Para los interesados en el tema aquí les dejo un tutorial de Ultiboard en Español:

http://blogmultisim.blogspot.com/2010/05/tutorial-introductorio-de-ultiboard.html

Espero sea de ayuda.


----------



## cosmefulanito04 (Jul 28, 2010)

Este simulador no lo manejo mucho, ya que suelo usar otros y queria saber si es normal este comportamiento. 

Queria probar un circuito, pero antes queria verificar el modelo del componente con algo mas sencillo. El circuito en cuestion es un simple amplificador inversor:



Como pueden ver, a la salida obtengo la una señal invertida y amplificada 10 veces, pero tanto la parte positiva como la negativa a pesar de tener una fuente simple, se supone que deberia haber un recorte en la parte negativa, ¿es normal que suceda esto en el multisim?


----------



## FernandoD (Jul 29, 2010)

Hola,

Podrias agregar el circuito para revisarlo?
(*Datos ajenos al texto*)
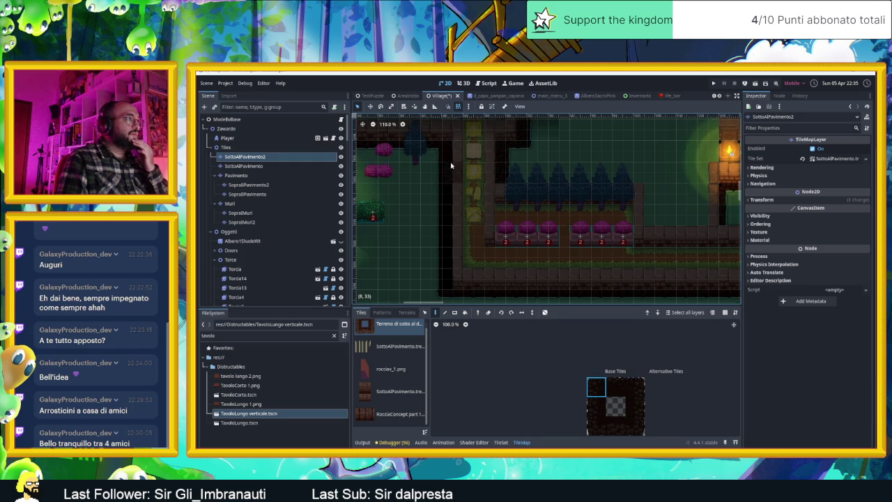
click(596, 409)
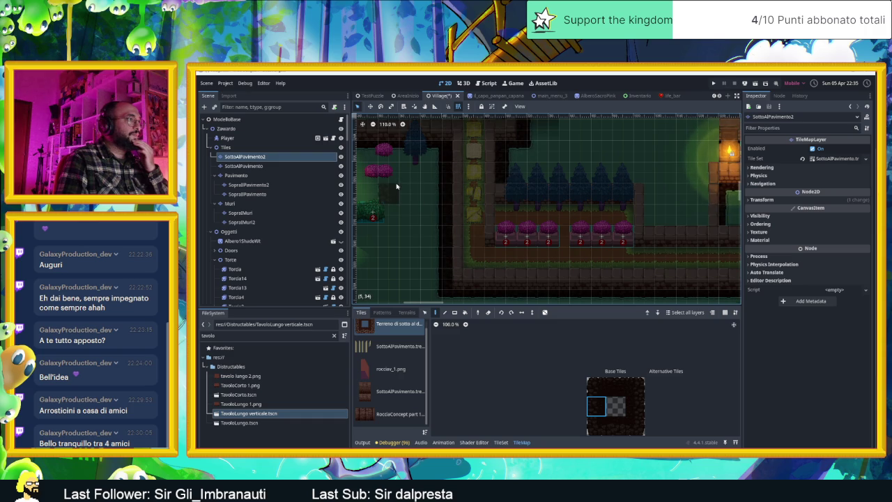
scroll(413, 167, up, 3)
scroll(416, 170, up, 2)
scroll(416, 171, up, 1)
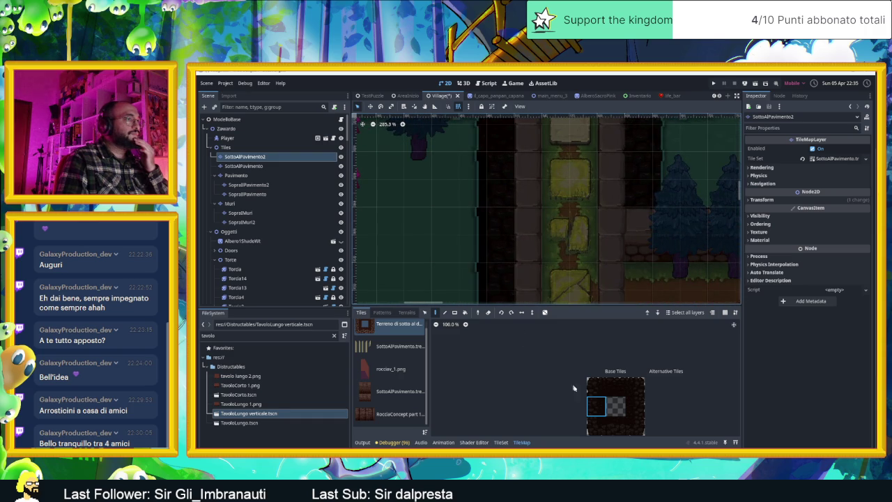
click(635, 406)
- Pan up the path and paint green ground over the dark gap beside the tree
scroll(512, 180, down, 1)
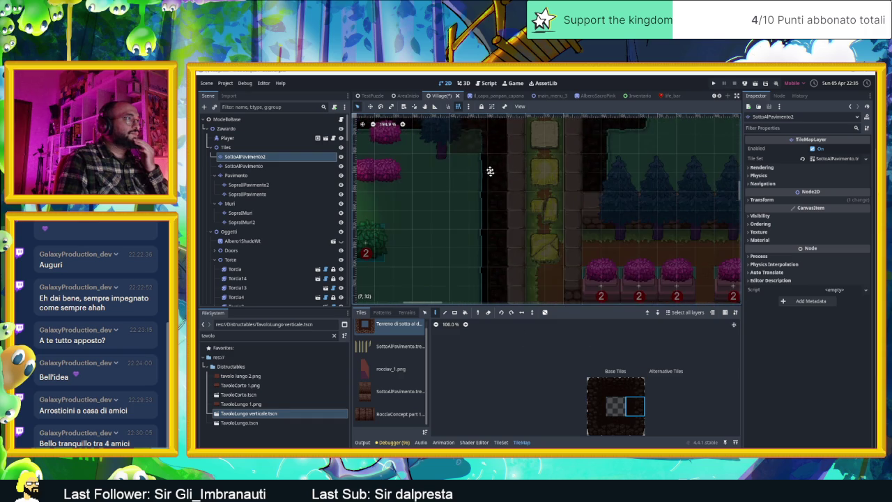
scroll(530, 198, down, 1)
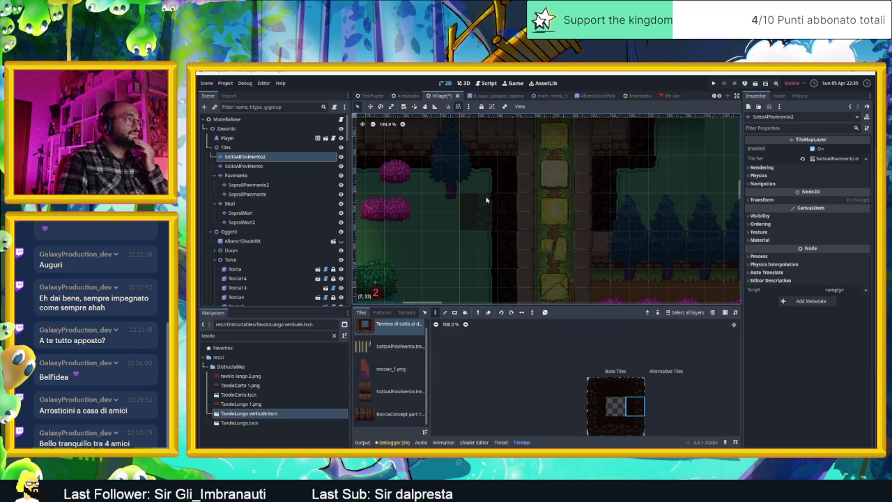
mouse_move(481, 267)
mouse_down()
mouse_move(518, 205)
mouse_move(498, 189)
mouse_up()
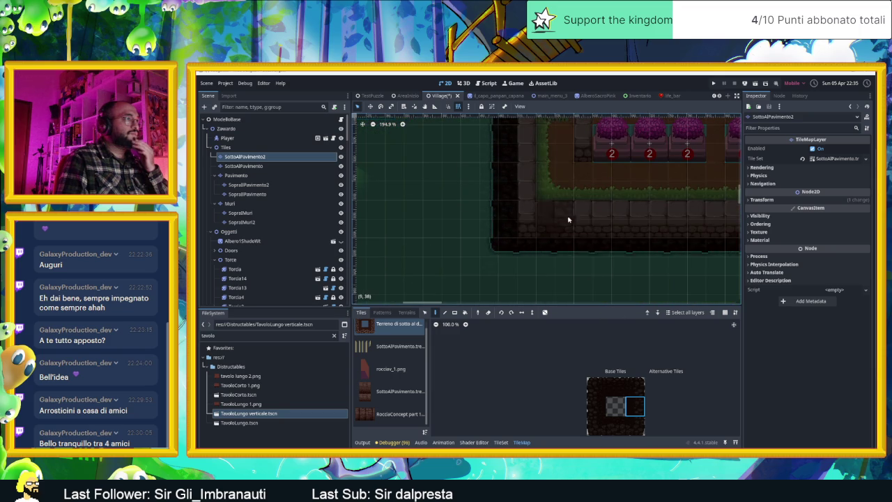
scroll(530, 277, down, 2)
scroll(538, 280, down, 2)
scroll(535, 170, up, 4)
scroll(535, 171, up, 4)
click(535, 171)
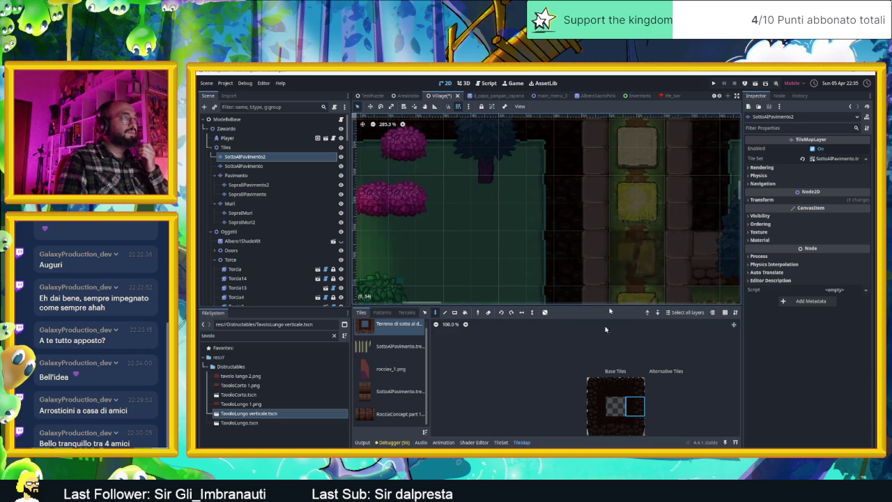
- Try the other ground-set tiles, then pick the dark ground tile straight from the map
ctrl+click(528, 172)
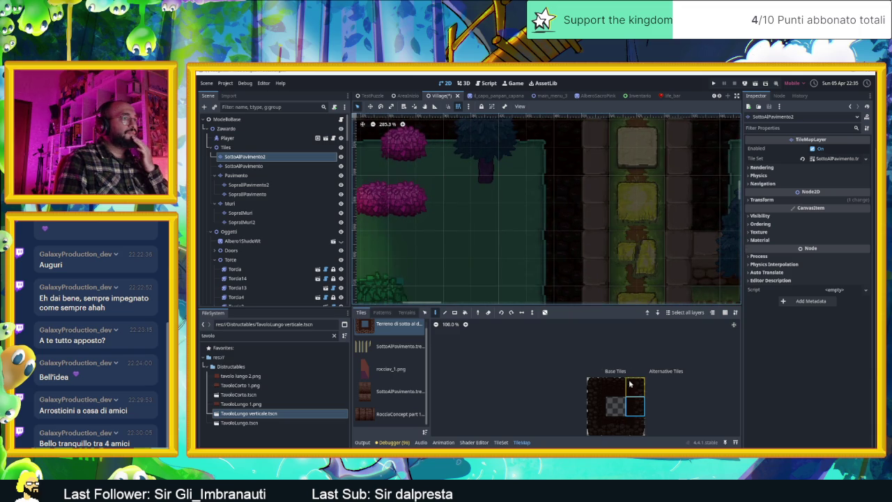
ctrl+click(544, 171)
scroll(593, 236, down, 2)
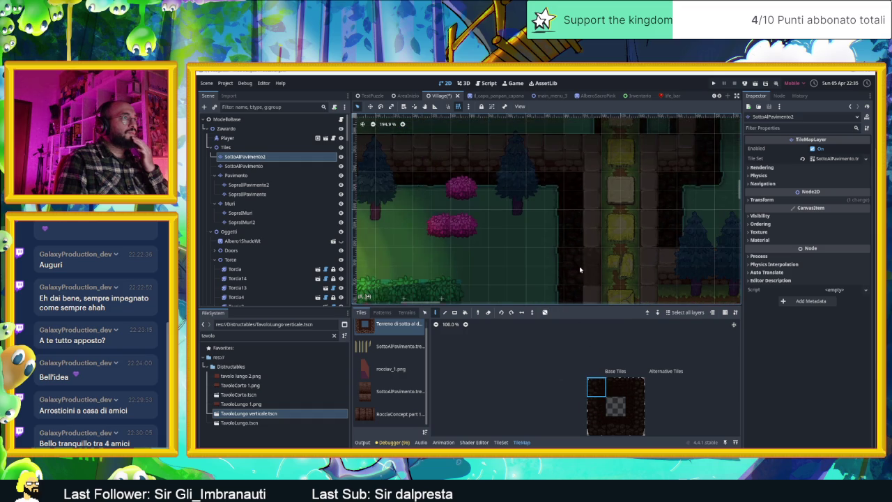
click(597, 429)
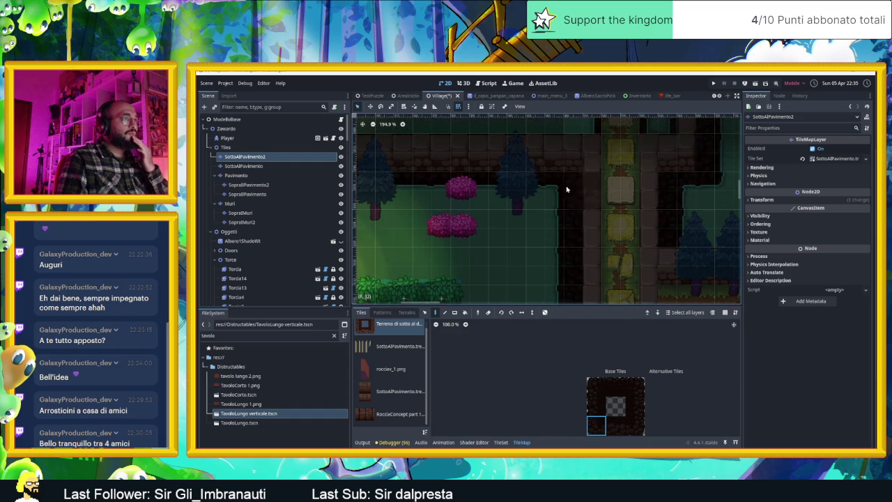
click(635, 425)
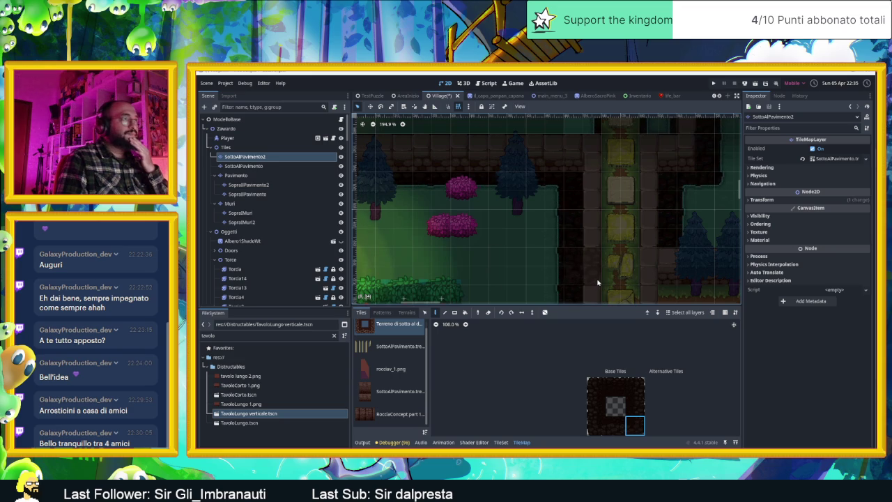
ctrl+click(579, 268)
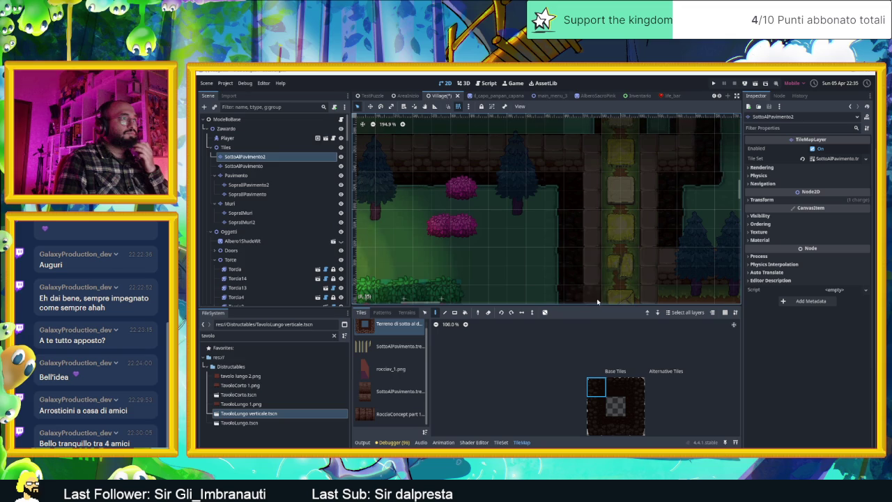
scroll(593, 223, down, 3)
scroll(664, 250, down, 3)
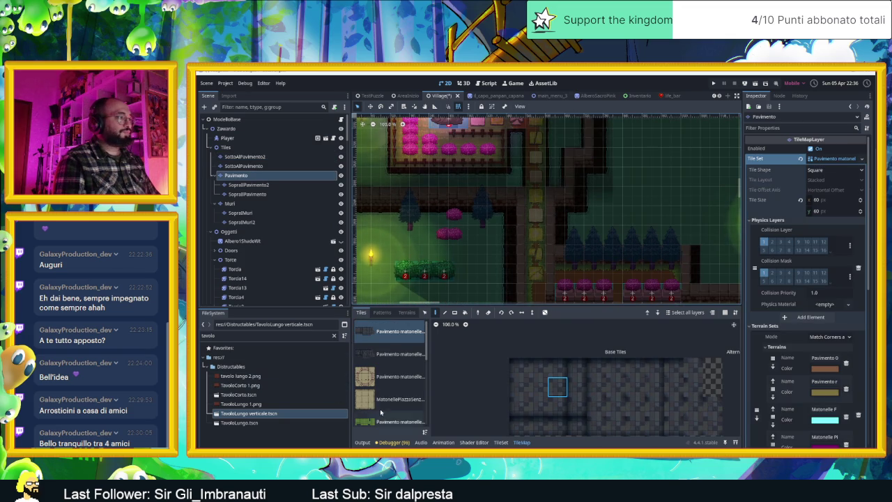
- Switch the tile source to Acqua Collision and view the area right of the bushes
scroll(387, 397, down, 2)
scroll(387, 401, down, 1)
scroll(385, 407, down, 1)
click(386, 412)
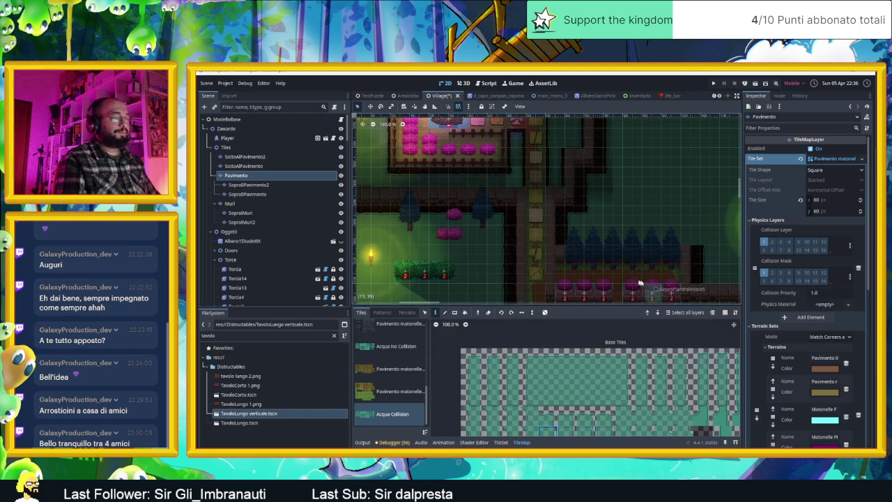
drag(652, 286, 483, 279)
scroll(469, 270, up, 2)
scroll(559, 271, up, 2)
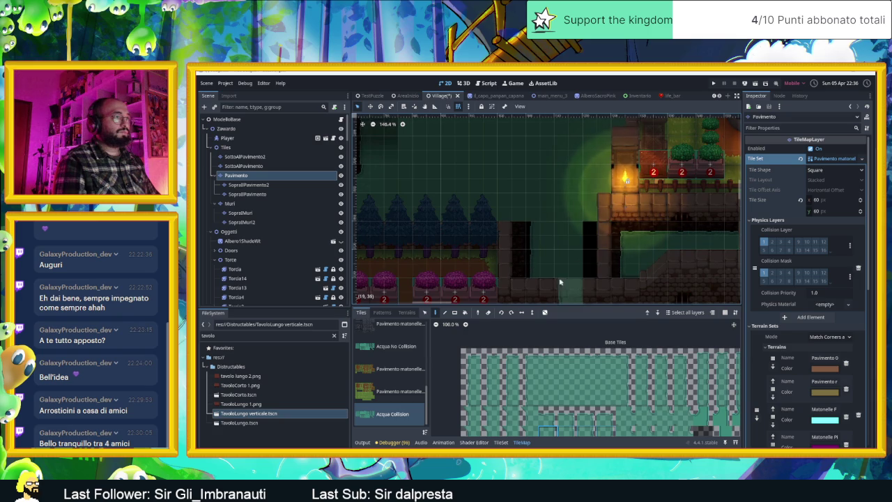
- Box-select a bottom-row block of water tiles, then return via Muri to SottoAlPavimento2
drag(680, 408, 618, 423)
drag(541, 428, 607, 433)
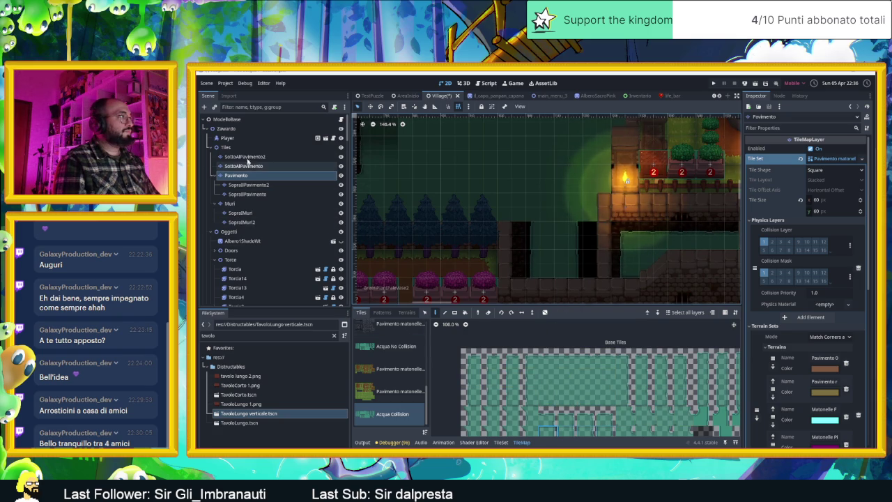
click(232, 203)
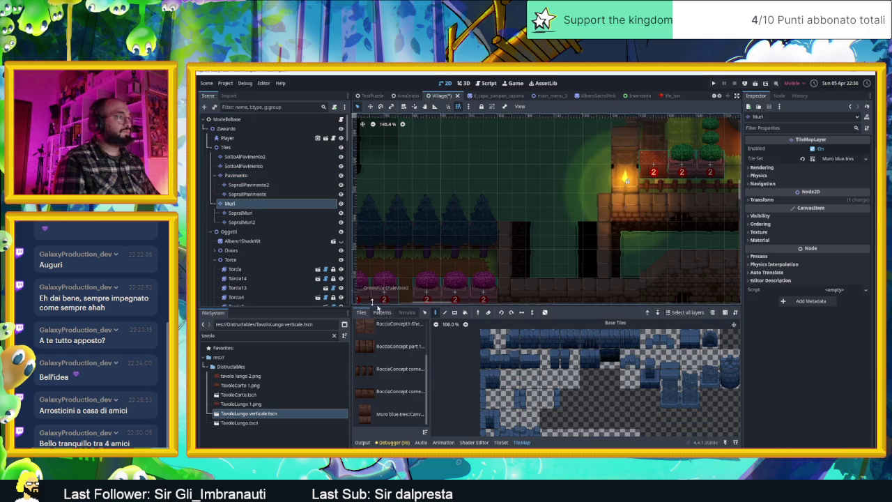
click(251, 157)
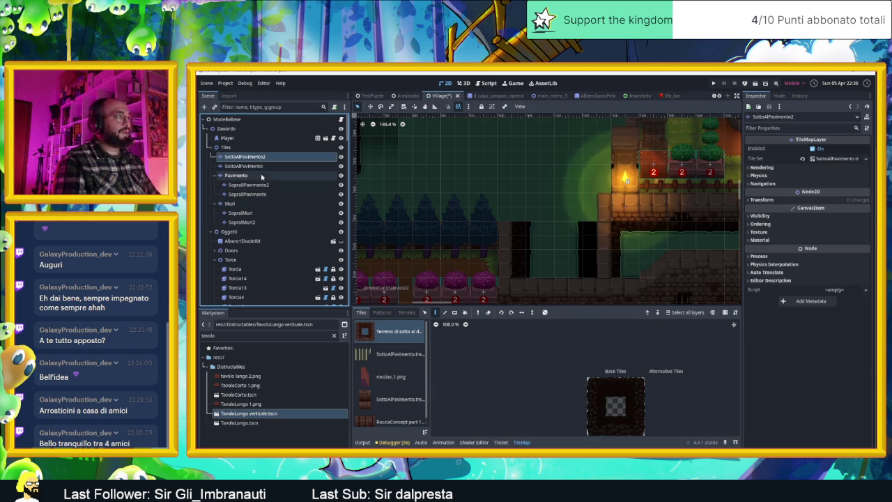
click(596, 406)
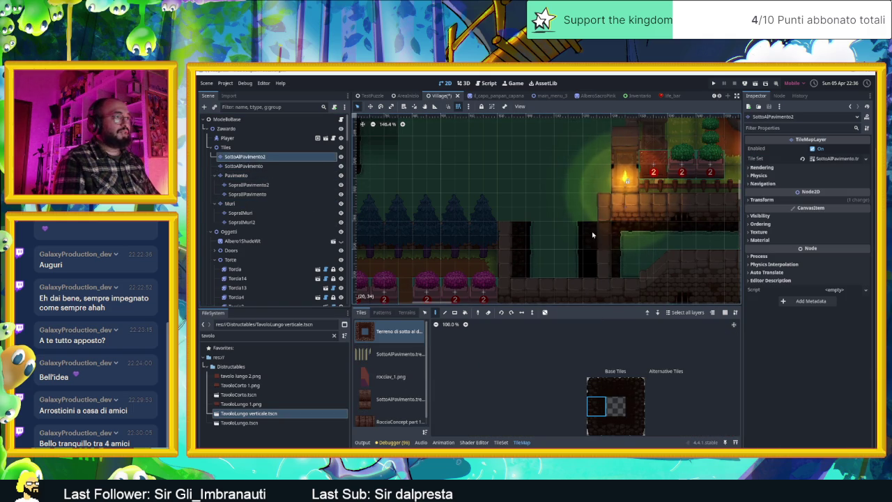
click(635, 407)
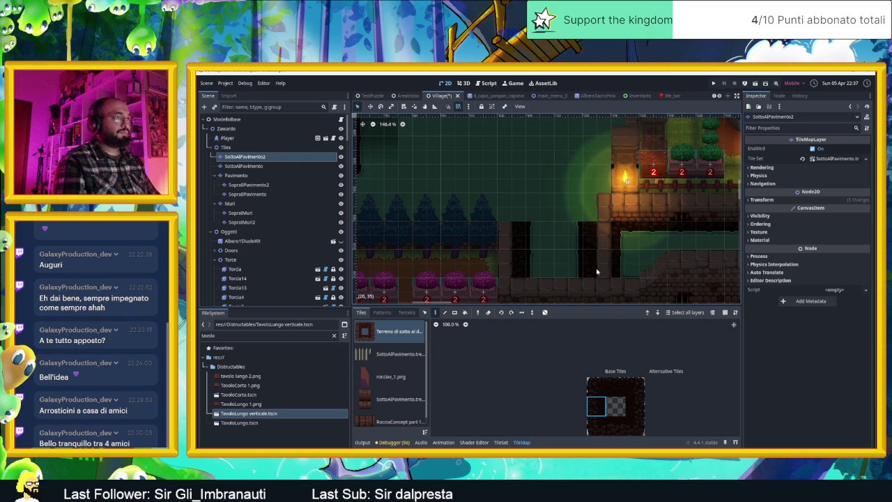
click(635, 407)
No se ve muy claro en la imagen. Que version de Multisim estas utilizando?

Fernando


----------



## cosmefulanito04 (Jul 29, 2010)

La version es la 10, el circuito es un amplificador no inversor usando un lm324, fuente simple de 12v, 2 resistencias 1k y 10k. De todas maneras, el circuito lo podes ver mas grande presionando boton derecho sobre la imagen -> nueva pestaña/ventana.

Aca te subo el archivo con el circuito para que lo puedas ver.


----------



## Fogonazo (Jul 29, 2010)

Es una falla del modelo correspondiente a "Ese" integrado en particular y de tu versión de Multisim, si lo reemplazas simula correctamente.
​
Lo cual no quita que a veces Multisim se *"Enloquece"*


----------



## cosmefulanito04 (Jul 29, 2010)

Si es verdad con 358 no se vuelve loco, gracias.

Salu2.


----------



## Eduardo (Jul 29, 2010)

No es un error de simulación, es el modelo del componente que es así.
El modelo del LM324N es de 3 terminales (primer imagen) ==> No tiene en cuenta la alimentación, ni siquiera si la conectaste. 
Hacer modelos tan ideales es simplemente por rapidez de simulación. Es responsabilidad del usuario elegir el correcto.

El LM324P (2da imagen) es de 5 terminales ==> 2 entradas, salida, Vcc y GND.  Y se comporta como esperabas .


El error del Multisim está en que los pines que aparecen en la imagen no son los usados por el modelo, obligándote a mirar en la definición para estar seguro.


----------



## cosmefulanito04 (Jul 29, 2010)

Ah eso es interesante saberlo, claro el 358 si esta modelado completamente.


----------



## FernandoD (Ago 3, 2010)

Un poco tarde la respuesta. Eduardo tiene toda la razón. El primer modelo es de tres terminales y no toman en cuenta las fuentes de alimentación. 

Se comprueba con esto que la calidad de los resultados de simulación dependen del modelo SPICE utilizado.

Saludos!


----------



## fazeroval (Ago 11, 2010)

He simulado la parte de rectificación en el Multisim 10 con un puente de diodos 1B4B42 y un transformador 220 - 12 V. 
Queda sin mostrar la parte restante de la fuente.